• _Exercise aim_
Reproduce word for word the lines of the material below, from the line containing "on Wednesday run" through the line containing "do not overlap.", including both.

• _Source data_
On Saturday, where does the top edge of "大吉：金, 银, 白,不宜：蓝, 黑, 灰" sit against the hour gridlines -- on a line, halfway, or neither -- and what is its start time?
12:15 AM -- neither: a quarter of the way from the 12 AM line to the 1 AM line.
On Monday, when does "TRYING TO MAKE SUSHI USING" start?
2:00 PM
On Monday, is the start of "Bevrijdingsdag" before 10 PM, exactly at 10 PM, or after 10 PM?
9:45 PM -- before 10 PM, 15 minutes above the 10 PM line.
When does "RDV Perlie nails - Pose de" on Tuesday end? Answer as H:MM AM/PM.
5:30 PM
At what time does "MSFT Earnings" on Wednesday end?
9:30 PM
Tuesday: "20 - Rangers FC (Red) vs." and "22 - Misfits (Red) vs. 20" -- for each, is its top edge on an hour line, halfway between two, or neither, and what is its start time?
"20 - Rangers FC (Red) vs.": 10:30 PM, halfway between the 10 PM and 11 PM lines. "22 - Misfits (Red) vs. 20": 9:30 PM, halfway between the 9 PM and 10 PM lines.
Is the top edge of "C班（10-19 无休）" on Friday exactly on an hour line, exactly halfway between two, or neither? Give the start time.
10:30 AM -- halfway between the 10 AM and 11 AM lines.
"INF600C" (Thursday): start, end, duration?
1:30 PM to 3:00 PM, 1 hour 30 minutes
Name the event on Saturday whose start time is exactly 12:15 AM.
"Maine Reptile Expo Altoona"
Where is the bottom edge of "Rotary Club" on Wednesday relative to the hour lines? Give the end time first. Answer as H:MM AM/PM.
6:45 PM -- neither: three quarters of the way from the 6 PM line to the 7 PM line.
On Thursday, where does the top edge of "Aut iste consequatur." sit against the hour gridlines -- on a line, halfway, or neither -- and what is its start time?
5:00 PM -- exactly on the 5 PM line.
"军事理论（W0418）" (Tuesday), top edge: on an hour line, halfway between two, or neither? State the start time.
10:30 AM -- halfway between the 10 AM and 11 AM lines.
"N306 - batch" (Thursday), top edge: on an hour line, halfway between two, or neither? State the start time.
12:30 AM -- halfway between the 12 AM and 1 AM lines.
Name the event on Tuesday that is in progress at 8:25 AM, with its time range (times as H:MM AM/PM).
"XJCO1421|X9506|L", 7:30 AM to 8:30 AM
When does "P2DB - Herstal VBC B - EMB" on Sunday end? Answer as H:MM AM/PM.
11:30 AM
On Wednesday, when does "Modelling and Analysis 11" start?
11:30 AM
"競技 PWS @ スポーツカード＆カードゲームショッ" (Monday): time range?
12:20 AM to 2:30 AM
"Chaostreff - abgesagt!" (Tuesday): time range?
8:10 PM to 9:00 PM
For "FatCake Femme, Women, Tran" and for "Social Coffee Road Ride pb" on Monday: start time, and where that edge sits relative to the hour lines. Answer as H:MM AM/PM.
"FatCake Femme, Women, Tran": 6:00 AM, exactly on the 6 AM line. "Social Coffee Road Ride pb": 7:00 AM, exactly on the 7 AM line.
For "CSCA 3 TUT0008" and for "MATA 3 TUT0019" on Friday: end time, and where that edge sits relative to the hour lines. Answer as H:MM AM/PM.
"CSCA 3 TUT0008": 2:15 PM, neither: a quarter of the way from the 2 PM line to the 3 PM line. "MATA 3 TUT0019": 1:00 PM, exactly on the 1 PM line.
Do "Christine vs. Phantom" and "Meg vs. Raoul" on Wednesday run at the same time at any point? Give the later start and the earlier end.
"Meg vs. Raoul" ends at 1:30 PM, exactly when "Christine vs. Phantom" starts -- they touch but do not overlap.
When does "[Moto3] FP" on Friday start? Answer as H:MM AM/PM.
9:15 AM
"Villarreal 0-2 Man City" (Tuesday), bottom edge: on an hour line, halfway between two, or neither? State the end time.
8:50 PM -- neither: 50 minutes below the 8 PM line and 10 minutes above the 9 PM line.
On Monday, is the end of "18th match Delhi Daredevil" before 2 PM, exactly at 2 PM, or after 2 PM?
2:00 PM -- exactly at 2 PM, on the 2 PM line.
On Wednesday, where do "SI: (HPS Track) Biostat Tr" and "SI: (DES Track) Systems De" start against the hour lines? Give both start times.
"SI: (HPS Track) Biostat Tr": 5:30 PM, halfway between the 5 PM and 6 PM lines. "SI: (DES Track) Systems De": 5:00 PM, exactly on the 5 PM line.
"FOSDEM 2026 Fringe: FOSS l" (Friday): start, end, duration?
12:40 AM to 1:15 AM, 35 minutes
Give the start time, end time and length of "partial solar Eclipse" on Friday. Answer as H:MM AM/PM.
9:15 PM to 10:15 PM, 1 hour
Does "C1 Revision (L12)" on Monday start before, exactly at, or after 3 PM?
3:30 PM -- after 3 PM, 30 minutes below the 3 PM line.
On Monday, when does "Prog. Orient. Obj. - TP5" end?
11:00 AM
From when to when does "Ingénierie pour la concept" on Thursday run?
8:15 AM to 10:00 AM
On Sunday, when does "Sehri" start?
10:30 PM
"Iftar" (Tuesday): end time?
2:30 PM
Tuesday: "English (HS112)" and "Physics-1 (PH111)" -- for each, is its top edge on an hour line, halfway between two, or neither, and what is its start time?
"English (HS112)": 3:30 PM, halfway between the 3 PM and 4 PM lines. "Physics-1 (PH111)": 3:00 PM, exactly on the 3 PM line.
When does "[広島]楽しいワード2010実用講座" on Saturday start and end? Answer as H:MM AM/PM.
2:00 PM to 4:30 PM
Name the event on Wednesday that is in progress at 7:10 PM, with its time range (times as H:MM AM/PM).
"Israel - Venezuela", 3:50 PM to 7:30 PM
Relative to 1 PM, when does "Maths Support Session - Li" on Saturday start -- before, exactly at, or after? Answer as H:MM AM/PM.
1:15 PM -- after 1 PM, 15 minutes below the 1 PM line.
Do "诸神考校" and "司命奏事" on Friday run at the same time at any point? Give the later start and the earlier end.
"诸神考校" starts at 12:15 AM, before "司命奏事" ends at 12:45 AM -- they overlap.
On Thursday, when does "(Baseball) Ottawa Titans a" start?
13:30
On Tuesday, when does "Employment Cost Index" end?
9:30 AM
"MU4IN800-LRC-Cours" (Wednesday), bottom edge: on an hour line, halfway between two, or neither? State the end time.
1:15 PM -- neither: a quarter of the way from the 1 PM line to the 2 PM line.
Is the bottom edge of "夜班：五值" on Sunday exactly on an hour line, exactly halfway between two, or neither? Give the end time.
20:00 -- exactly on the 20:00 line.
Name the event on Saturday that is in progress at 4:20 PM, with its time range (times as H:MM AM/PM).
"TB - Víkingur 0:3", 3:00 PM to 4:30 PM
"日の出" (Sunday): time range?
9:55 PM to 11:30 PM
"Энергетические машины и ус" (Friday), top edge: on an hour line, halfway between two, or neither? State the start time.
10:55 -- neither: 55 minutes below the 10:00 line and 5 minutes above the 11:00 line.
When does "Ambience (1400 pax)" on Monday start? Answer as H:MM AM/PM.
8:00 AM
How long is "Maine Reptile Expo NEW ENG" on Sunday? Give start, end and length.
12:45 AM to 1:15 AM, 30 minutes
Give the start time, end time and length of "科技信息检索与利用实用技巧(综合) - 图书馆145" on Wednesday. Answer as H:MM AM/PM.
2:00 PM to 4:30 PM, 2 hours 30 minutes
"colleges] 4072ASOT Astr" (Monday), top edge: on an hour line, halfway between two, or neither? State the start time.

• _Exercise response_
Do "Christine vs. Phantom" and "Meg vs. Raoul" on Wednesday run at the same time at any point? Give the later start and the earlier end.
"Meg vs. Raoul" ends at 1:30 PM, exactly when "Christine vs. Phantom" starts -- they touch but do not overlap.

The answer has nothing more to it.